• **What to produce**:
Convert the listing, from its start through the line containing "crop and rotate: left 0.188%, bottom 0.001%", into a two-column CSV with the headers input and output. Give one row per entry, with its text under input and its answer under output, each as a single quoted field with line breaks replaced by spaces.

• **The data**:
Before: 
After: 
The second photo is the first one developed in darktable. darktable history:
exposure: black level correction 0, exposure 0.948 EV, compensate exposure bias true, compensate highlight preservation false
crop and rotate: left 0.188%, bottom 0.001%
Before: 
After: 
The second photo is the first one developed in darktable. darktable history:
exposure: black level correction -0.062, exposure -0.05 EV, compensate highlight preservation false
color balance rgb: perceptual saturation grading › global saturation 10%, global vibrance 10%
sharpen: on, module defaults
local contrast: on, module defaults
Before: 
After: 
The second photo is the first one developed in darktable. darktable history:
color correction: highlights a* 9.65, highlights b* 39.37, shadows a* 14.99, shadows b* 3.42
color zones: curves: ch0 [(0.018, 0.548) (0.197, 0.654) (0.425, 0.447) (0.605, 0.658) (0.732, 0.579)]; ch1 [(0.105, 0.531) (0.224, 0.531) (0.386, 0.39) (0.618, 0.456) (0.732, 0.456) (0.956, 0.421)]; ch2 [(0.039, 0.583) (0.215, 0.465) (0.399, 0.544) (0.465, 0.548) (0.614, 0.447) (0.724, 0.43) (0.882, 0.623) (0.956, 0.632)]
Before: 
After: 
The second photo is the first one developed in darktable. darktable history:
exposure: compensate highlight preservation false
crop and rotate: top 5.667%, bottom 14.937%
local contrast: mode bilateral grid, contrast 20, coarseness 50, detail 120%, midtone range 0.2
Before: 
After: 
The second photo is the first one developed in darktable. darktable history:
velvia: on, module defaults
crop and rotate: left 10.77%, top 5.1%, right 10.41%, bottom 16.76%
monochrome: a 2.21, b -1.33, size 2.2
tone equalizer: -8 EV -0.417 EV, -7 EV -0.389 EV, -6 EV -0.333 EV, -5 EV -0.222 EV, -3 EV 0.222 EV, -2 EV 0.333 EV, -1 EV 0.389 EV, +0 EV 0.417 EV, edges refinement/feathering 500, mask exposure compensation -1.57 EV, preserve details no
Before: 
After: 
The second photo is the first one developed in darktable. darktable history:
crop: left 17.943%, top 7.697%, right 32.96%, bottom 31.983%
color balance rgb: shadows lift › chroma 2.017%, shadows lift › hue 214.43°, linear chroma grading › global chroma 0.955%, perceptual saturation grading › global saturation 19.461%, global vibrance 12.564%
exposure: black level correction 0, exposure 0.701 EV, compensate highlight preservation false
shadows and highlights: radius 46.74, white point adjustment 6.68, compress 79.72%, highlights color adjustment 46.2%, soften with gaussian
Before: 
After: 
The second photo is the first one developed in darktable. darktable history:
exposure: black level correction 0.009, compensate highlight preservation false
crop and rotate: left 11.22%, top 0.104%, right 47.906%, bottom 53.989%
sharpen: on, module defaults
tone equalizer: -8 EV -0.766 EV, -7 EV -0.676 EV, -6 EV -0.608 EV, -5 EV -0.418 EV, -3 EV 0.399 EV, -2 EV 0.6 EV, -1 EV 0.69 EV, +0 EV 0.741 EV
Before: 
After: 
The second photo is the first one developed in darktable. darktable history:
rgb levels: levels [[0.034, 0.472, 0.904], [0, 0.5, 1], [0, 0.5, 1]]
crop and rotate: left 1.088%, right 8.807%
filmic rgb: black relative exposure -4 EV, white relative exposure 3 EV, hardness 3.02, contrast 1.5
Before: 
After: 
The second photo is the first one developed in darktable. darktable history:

• **Task result**:
input,output
"Before: After: The second photo is the first one developed in darktable. darktable history:","exposure: black level correction 0, exposure 0.948 EV, compensate exposure bias true, compensate highlight preservation false crop and rotate: left 0.188%, bottom 0.001%"